Es hämmert. Männer rufen sich kurz etwas zu, dann stämmen sie mit vereinten Kräften das Gerüst nach oben. Nun fehlt nur noch die weiße Plane und fertig ist das Bar-Zelt. Rund zwanzig Feuerwehrmänner packen kräftig mit an - und zwar Abend für Abend. Am Pfingstwochenende vom 26. bis 28. Mai 2012 feiert die Freiwillige Feuerwehr Zeitlofs ihr 140. Jubiläum und schon die ganze Woche lang lassen es sich die Kameraden nicht nehmen, selbst alles für das Festwochenende vorzubereiten.
Chef im Haus - oder vielmehr im Festzelt - ist Matthias Hauke. Der 26-Jährige ist der Wassserwart von Zeitlofs, sitzt im Gemeinderat und engagiert sich seit eineinhalb Jahren als Kommandant bei der Feuerwehr. Das muss in der Familie liegen, denn schon Haukes Vater und Großvater setzten sich als Kommandanten bei der Feuerwehr ein. "Sobald ich konnte, war ich mit meinem Vater unterwegs", erinnert sich Hauke an seine Kindheit. Das hinterließ Spuren in seinem Leben und heute ist eines seiner größten Anliegen, selbst junge Leute für die Feuerwehr zu begeistern.
Und das ist auch dringend notwendig, denn immer mehr Vereine reißen sich um immer weniger Jugendliche. So kam es, dass Markus Ullrich, hauptberuflich bei der Berufsfeuerwehr Würzburg aktiv, die Jugendfeuerwehr in Zeitlofs übernahm und plötzlich vor drei Leuten stand. "Es ist einfach keiner mehr da", sagt Hauke. Er ist der festen Überzeugung, dass die Nachwuchsförderung schon viel früher ansetzen müsse. Wenn die Jugendlichen erst mit zwölf Jahren in die Jugendfeuerwehr eintreten dürfen, sei es einfach schon zu spät.
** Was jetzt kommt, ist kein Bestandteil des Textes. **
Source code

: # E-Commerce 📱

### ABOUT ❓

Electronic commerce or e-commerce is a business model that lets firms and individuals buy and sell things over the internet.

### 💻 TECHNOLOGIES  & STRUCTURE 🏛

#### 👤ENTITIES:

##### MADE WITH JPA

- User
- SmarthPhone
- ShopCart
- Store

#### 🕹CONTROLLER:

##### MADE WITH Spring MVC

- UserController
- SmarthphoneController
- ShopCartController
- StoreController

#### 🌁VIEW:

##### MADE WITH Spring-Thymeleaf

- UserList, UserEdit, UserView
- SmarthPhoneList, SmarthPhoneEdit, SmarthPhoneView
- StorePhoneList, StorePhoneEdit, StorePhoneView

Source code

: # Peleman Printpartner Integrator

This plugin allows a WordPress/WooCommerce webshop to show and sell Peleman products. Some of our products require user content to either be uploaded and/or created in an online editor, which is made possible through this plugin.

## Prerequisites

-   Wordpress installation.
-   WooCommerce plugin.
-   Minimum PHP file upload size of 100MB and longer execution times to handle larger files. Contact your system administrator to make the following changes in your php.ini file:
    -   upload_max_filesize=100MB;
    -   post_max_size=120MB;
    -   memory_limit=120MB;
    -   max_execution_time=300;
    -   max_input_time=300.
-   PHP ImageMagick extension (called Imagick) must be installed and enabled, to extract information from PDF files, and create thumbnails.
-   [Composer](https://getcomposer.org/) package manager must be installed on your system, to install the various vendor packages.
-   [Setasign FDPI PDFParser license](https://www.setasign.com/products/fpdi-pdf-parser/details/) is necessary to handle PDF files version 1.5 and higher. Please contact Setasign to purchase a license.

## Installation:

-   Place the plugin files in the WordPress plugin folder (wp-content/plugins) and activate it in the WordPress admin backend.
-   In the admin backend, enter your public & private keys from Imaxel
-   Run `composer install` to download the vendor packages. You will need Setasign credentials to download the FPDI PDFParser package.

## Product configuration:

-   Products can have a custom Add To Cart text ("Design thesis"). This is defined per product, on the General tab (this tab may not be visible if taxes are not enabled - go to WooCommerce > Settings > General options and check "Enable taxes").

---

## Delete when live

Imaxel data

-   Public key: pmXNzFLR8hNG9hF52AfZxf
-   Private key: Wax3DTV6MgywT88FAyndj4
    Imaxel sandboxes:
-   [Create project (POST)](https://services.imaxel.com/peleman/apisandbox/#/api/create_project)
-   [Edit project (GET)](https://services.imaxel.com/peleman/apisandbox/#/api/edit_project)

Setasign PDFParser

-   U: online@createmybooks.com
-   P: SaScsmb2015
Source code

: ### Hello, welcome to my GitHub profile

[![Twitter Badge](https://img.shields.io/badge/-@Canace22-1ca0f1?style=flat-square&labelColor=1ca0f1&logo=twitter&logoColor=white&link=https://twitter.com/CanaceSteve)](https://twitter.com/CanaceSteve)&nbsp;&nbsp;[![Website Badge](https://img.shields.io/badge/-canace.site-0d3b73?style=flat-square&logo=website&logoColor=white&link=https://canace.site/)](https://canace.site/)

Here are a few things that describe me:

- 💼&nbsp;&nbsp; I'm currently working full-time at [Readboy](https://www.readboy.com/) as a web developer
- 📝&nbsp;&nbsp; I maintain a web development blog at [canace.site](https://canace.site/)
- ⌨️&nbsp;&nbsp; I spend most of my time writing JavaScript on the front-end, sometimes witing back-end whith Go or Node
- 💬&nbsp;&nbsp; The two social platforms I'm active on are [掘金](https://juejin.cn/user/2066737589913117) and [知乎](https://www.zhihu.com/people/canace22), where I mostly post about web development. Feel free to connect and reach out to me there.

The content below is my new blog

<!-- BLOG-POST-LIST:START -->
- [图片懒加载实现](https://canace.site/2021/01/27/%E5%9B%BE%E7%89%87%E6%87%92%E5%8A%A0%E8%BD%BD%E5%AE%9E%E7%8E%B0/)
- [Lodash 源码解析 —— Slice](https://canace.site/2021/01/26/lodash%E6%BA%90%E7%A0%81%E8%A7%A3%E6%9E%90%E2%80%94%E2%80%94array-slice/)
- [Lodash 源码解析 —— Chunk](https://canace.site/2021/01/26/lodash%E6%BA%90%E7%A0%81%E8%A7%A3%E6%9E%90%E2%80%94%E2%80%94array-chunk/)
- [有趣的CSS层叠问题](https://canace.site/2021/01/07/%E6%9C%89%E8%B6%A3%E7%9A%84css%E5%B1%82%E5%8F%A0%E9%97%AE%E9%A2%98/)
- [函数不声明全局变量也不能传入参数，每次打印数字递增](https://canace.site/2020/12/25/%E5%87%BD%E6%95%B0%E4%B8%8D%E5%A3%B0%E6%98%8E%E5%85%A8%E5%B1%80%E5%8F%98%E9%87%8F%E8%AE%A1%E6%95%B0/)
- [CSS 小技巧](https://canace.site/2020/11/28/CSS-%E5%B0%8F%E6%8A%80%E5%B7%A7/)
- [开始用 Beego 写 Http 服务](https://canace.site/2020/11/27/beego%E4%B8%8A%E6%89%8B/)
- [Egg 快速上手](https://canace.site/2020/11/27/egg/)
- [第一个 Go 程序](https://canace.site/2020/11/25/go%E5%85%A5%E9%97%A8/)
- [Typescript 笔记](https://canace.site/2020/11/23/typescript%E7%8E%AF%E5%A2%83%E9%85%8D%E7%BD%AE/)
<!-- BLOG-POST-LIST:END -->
Aus diesem Grund wurde im Oktober 2011 die Kinderfeuerwehr gegründet (wir berichteten). Einmal im Monat probieren sich Kinder zwischen sechs und zwölf Jahren als Feuerwehrmänner und -frauen aus. Das Programm hat eher spielerischen Charakter, gefährlich wird es nur in der Fantasie. Die Begeisterung für die Feuerwehr schweißt die Kinder zusammen und damit steigt die Hoffnung, dass sie später auch als Teenager der Feuerwehr treu bleiben, so Hauke.
Schon sein Vater, Harald Hauke, hat das Problem erkannt und während seiner Amtszeit den Vorschlag gemacht, die sechs Freiwilligen Feuerwehren der Gemeinde zu dreien zusammenzufassen. Dieser Plan wurde allerdings nie umgesetzt. "Irgendwann kommt diese Reform zwangsläufig, allein aus Personalmangel", sagt jetzt der Sohn. Denn auch für die etwa 40 Aktiven nehmen die beruflichen Belastungen zu. Das merken auch andere Vereine. Aber Hauke betont: "Man kann die Feuerwehr nicht mit einem Sportverein vergleichen. Wenn wir nicht mehr da sind, ist das tragisch für jeden Bürger". Käme es hart auf hart, müsste die Gemeinde ihre Bürger zum Dienst verpflichten. Da nimmt die Feuerwehr die Nachwuchsförderung doch lieber in die eigene Hand. Inzwischen kommen 28 Kinder regelmäßig zur Kinderfeuerwehr. "Wenn dieses Projekt scheitert, dann gibt`s echte Probleme", sagt Hauke. "Wenn nicht diese Kinder - wer soll es dann machen?"

Aus dem Festprogramm:

Samstag, 26. Mai Ab 20 Uhr Konzert mit den "Dorfrockern" auf dem Festgelände; Eintritt: 9 Euro.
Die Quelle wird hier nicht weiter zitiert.